Elvire, Ilphas et Betta le regardaient en silence. La demie-lézard tremblait. Elle tremblait de colère. Elle tremblait de douleur.

J’ai attendu toute ma vie qu’un Dieu me dise quelle était ma valeur. Quel était mon destin. Et cette confiance, cette chose qui paraissait naturelle pour tous les autres, m’a écartée du monde. J’ai été la risée du monde à l’école, je me suis attiré les regards en coin, les moqueries dissimulées, je me suis torturé l’esprit, j’ai questionné mon existence, tout ça pour un oubli ? Une négligence ? Ma vie ne rimait à rien parce qu’il avait présumé que je faisais partie de la prophétie de mes parents ? Et il se prétend divin ?

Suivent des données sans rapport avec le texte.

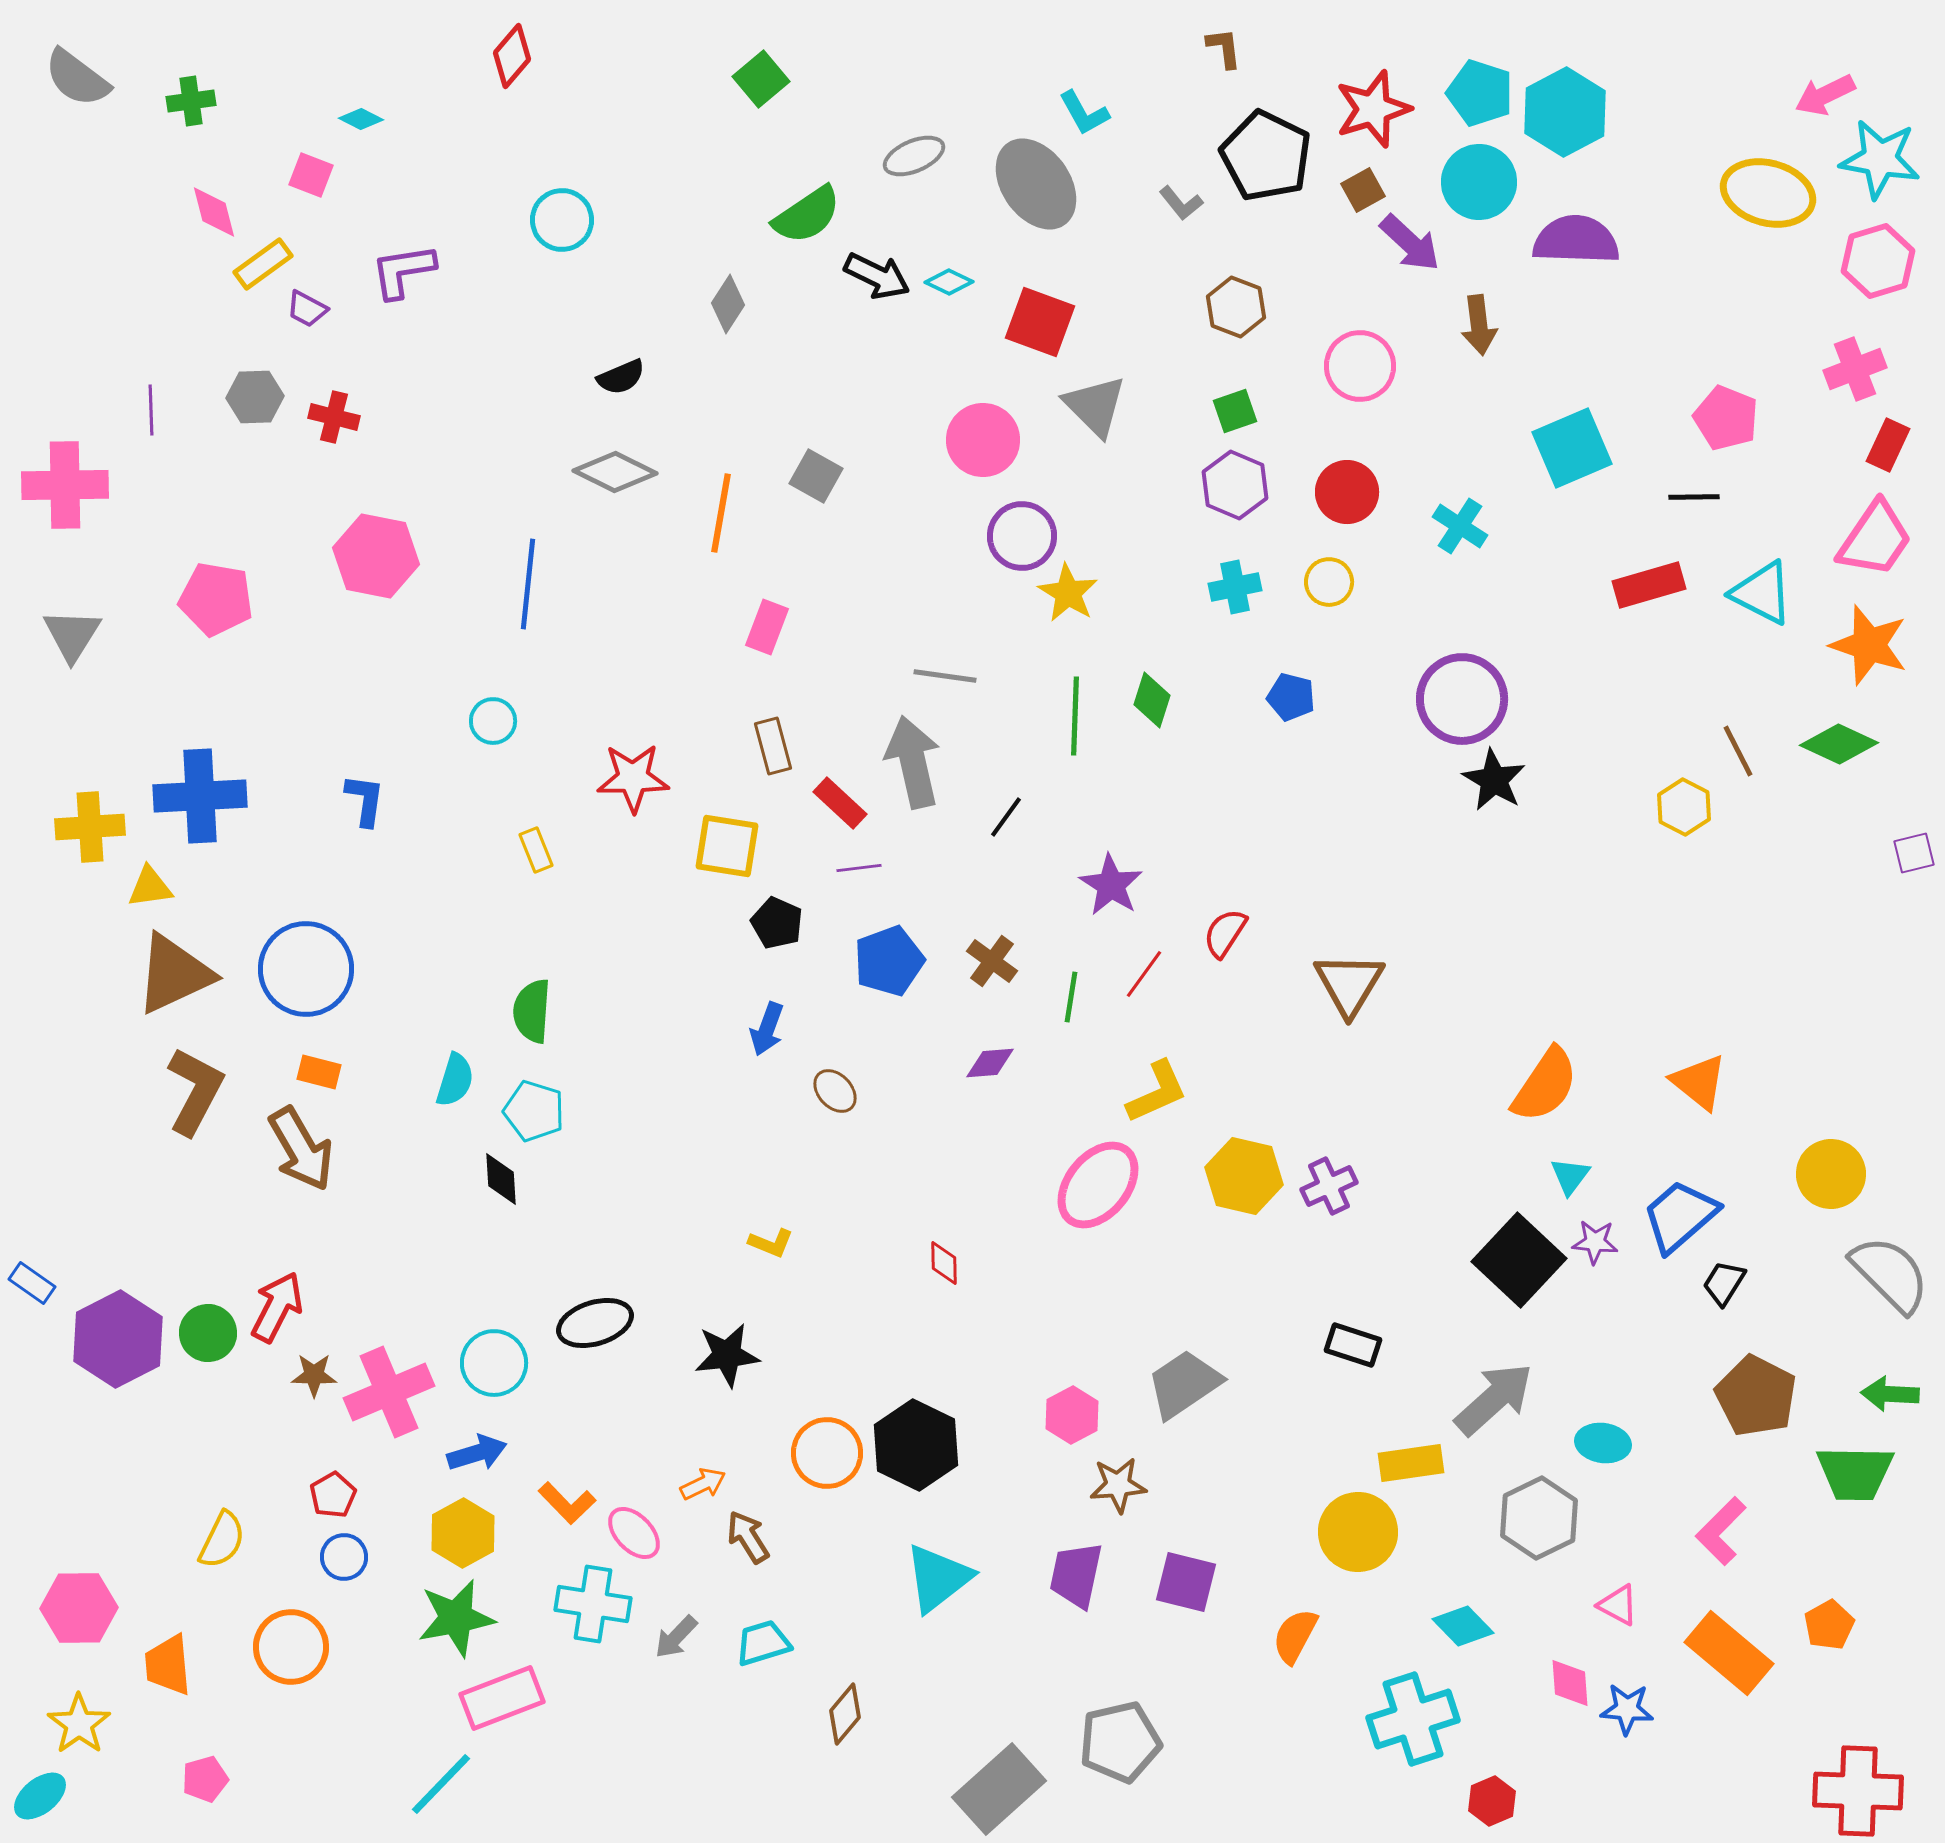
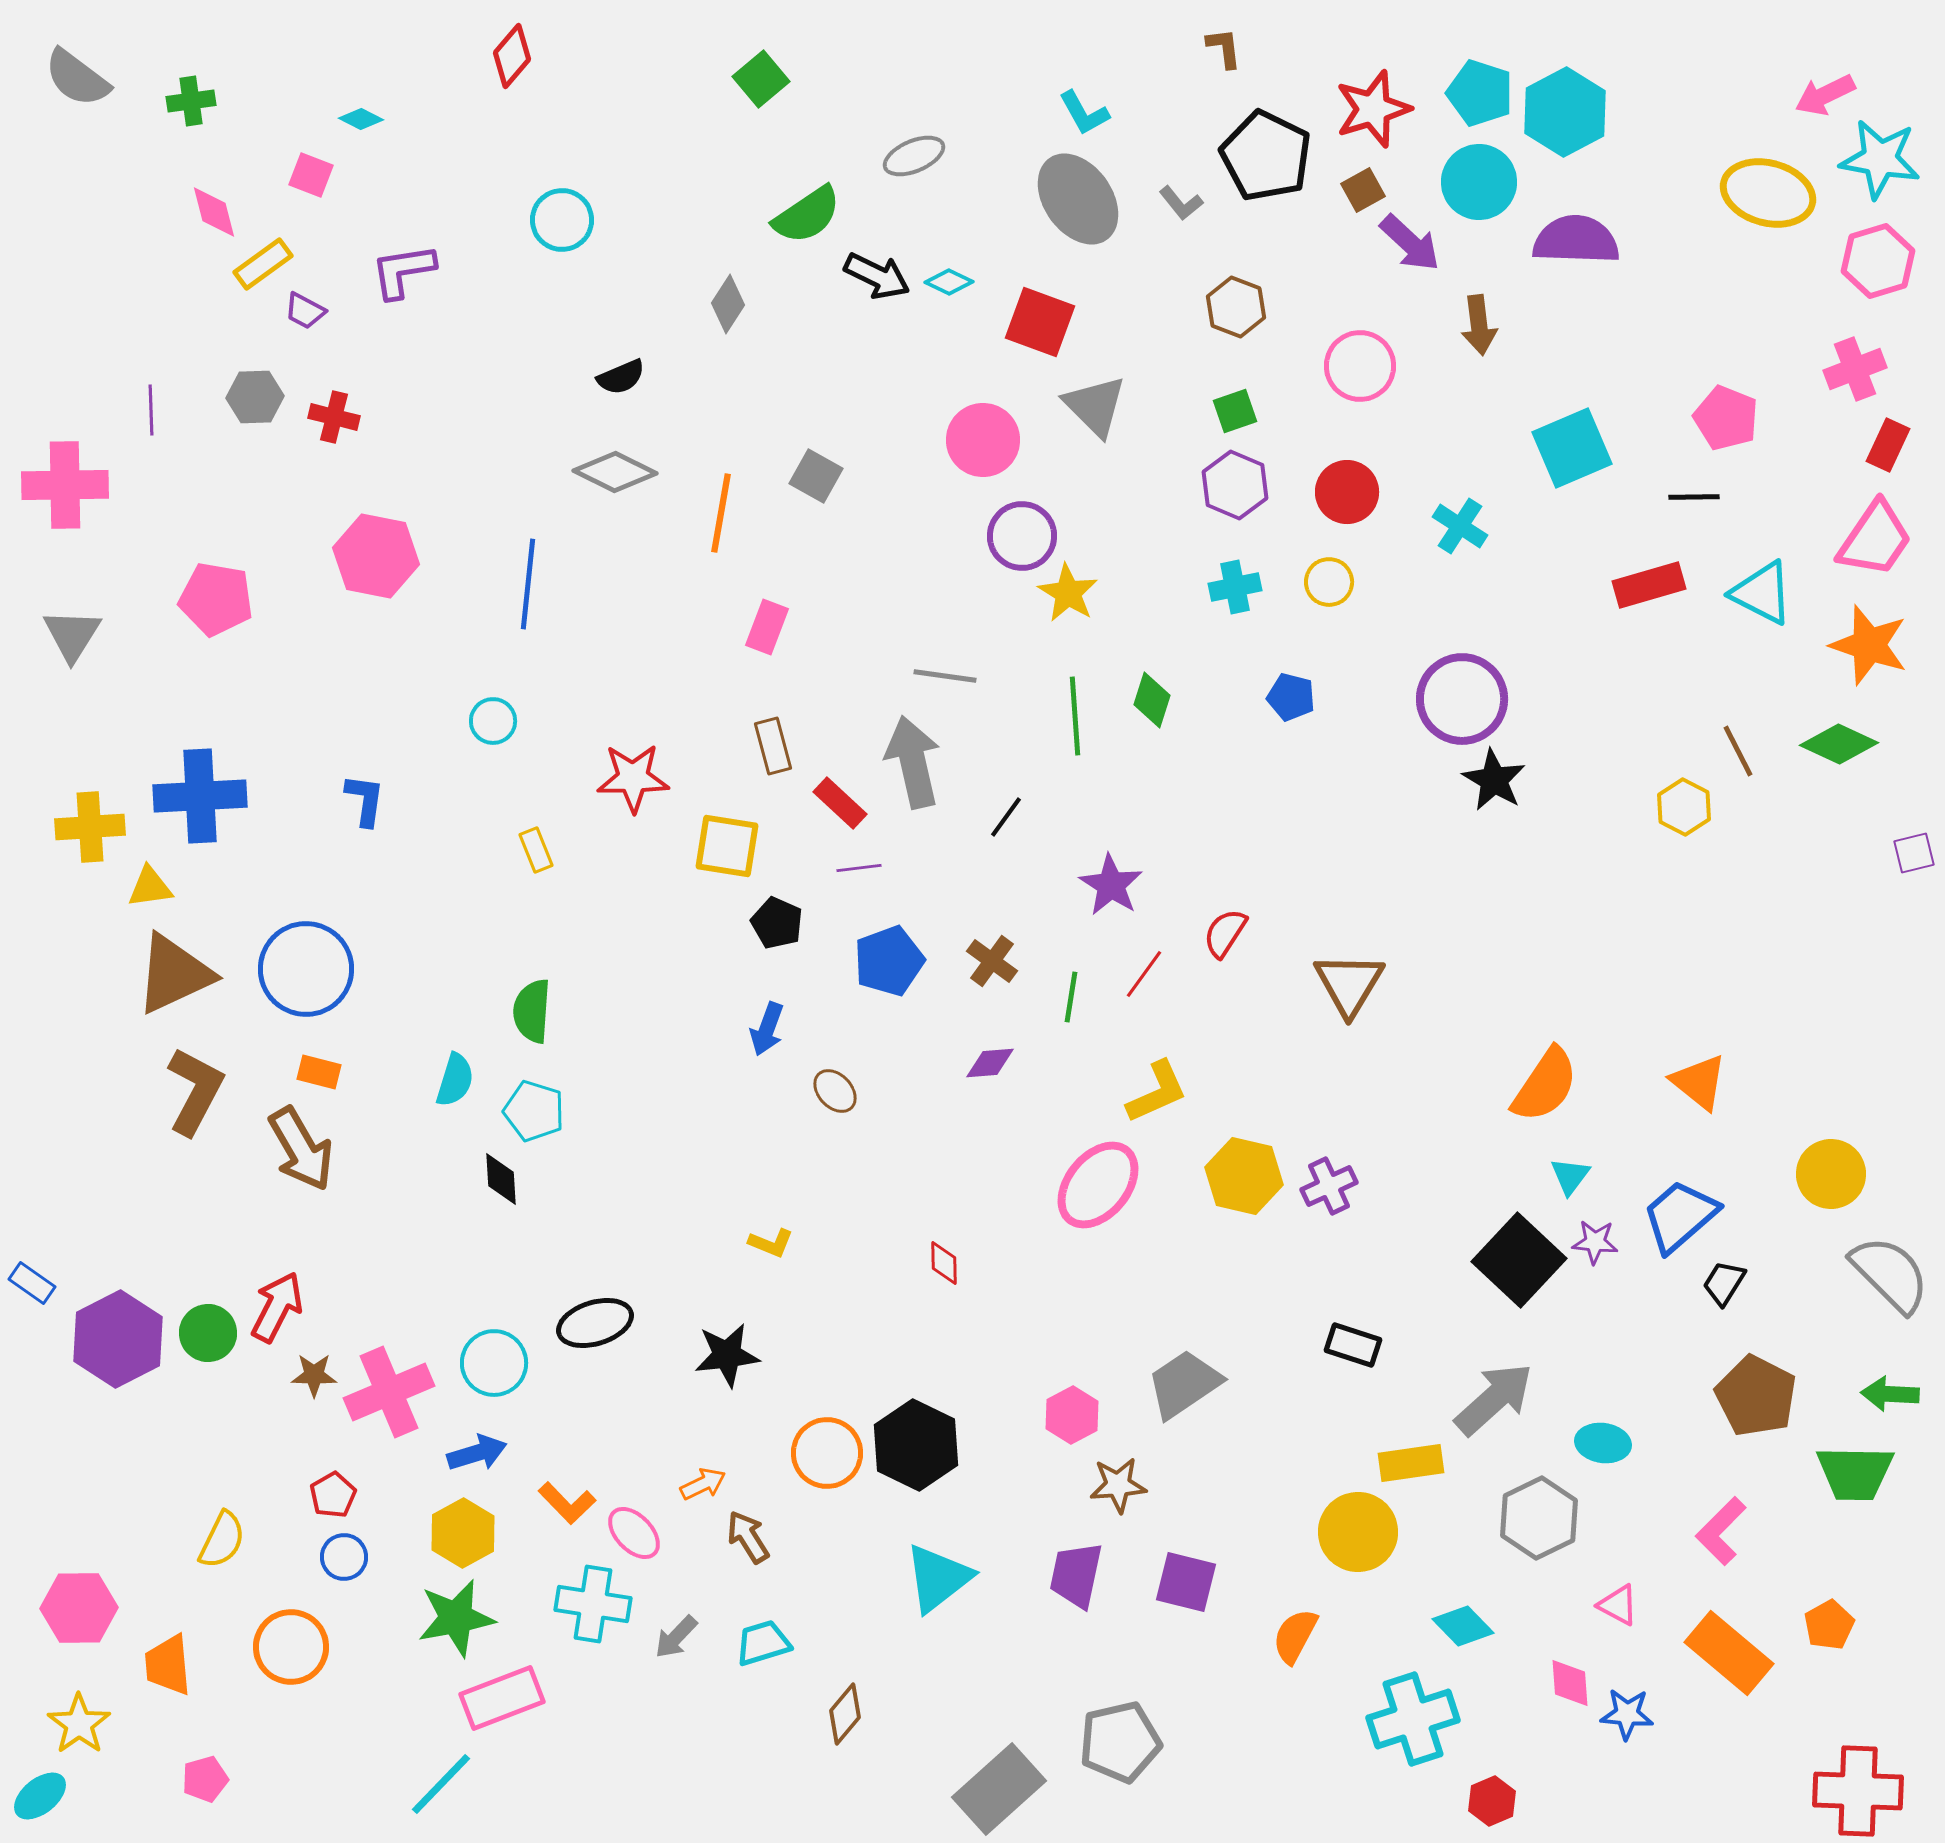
gray ellipse at (1036, 184): moved 42 px right, 15 px down
purple trapezoid at (307, 309): moved 2 px left, 2 px down
green line at (1075, 716): rotated 6 degrees counterclockwise
blue star at (1627, 1709): moved 5 px down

Elle s’avança, prit le Dieu par le col et le regarda droit dans les yeux. Son regard aurait été noir s’il n’avait pas été jaune. Ses pupilles fendues reflétaient un visage résigné, qui savait pertinemment ce qui l’attendait, pour se l’être imaginé des milliers de fois sous différentes versions. Il en avait forcément anticipé au moins une qui se réaliserait.

Oui. Il en avait anticipé une qui se réaliserait. Plusieurs même. En fait, une bonne partie de celles qui n’impliquaient pas sa mort directe se bousculait directement dans l’esprit de la demie-lézard. Elle les aurait toutes mises à exécution de suite si elle n’avait pas eu l’alcool somnolant. La fatigue l’envahit soudainement et elle se laissa tomber par terre, faute de chaise.

Il n’y avait pas besoin d’être grand pour vouloir faire payer à un Dieu ses erreurs. Le nain trahi par son destin se débrouilla très bien pour le faire tomber, l’immobiliser et lui coincer le dos en quelques secondes seulement en appuyant au bon endroit. S’il devait être le méchant de l’histoire, au moins il saurait pourquoi, et il en serait fier. Il tenait à savoir pourquoi il faisait les choses, même si c’était égoïste. Même si c’était aussi pour Elvire.

Betta n’intervint que pour l’empêcher de le blesser plus gravement et les sépara d’un coup de couteau rapide et précis. Elle n’ignorait pas que le conflit ne s’achèveraient pas sans une action rapide, elle se saisit d’une louche et l’asséna sur la tête du nain, puis lança un dernier regard à Ateus, haussa les épaules et sortit de la pièce.

Elle n’avait plus qu’à aller se coucher.